Les administrateurs territoriaux interpellent les candidats aux élections présidentielles

Administration

Réforme de la fiscalité locale, mobilisation autour des territoires péri-urbains, transfert de compétences « radical », alignement des retraites sur le privé… L’Association des administrateurs territoriaux de France a présenté ses souhaits aux candidats à la Présidentielle. Quelques exemples.

L’Association des administrateurs territoriaux de France (AATF) contribue au débat, en interpellant les candidats aux élections présidentielles, sur la base de « constats dressés dans des milliers de territoires et d’années de confrontation au réel ». Vingt propositions qui visent à « consolider la cohésion républicaine ».

À commencer, par exemple, par une mobilisation en faveur de la France péri-urbaine en situation de décrochage, à l’instar des politiques de la ville et de renouvellement urbain. Il pourrait s’agir d’un contrat territorial engageant pour cinq ans tous les acteurs publics en faveur de ces territoires.

Pour mieux répondre aux nouveaux modes de vie des usagers, l’AATF préconise d’adapter les horaires d’ouverture des services, mais aussi de renforcer l’administration numérique, en particulier pour le paiement à distance. Des usagers qui réclament aussi davantage de transparence : il serait bon de faciliter l’accès aux rapports publics et d’organiser des débats sur les grands sujets qu’ils abordent, mais aussi d’expérimenter des « audits citoyens » afin de comprendre pourquoi certaines politiques ont échoué.

En matière de transfert de compétences, l’AATF « promeut un modèle radical » dans lequel les services déconcentrés de l’État interviendraient uniquement dans les domaines régaliens, les autres services déconcentrés étant intégralement transférés aux collectivités, agissant pour leur propre compte ou pour celui de l’État. Une source d’économies significatives — des centaines de milliers de postes sont potentiellement concernés – et d’efficacité renforcée.

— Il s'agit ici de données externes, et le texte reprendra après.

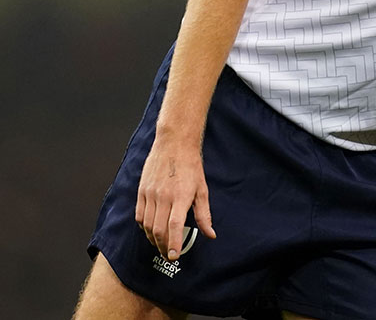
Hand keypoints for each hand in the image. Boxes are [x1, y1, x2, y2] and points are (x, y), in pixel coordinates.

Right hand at [135, 137, 215, 259]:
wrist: (174, 145)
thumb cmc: (191, 167)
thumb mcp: (202, 190)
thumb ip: (204, 215)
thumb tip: (210, 234)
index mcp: (180, 196)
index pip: (174, 226)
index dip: (174, 244)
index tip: (175, 257)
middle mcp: (163, 196)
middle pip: (158, 229)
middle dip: (163, 246)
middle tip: (169, 255)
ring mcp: (150, 194)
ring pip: (147, 225)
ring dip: (153, 239)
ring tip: (161, 246)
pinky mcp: (141, 191)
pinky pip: (139, 215)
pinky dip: (144, 227)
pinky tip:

Concernant l’effort de participation au redressement des comptes publics, l’AATF propose une démarche originale. Contrairement aux idées reçues, l’ensemble des collectivités sont bénéficiaires, avec un excédent de 700 millions d’euros en 2015, alors que l’État présentait la même année un déficit de 72 milliards d’euros. Il conviendrait donc que les collectivités s’engagent à améliorer chaque année leur contribution à l’équilibre des comptes de la Nation, selon un processus négocié entre l’État et les associations d’élus. Chaque collectivité resterait libre des moyens à mobiliser.

Par ailleurs, l’association propose de réformer la fiscalité locale, « injuste et incomprise des Français » : renforcement de l’autonomie des élus locaux pour définir les taux et les bases, péréquation verticale et horizontale par niveau de collectivité, impôts de flux et de stock à parts égales, achèvement de l’actualisation des bases et remplacement des compensations par des impôts.

S’ils souhaitent une pause dans les réformes institutionnelles, les administrateurs territoriaux se prononcent pour le maintien et la modernisation du statut de la fonction publique et pour la création d’un statut de l’élu. Ils souhaitent également aligner le régime des retraites sur celui du privé, rétablir un délai de carence et organiser un système de prévoyance pour les agents publics.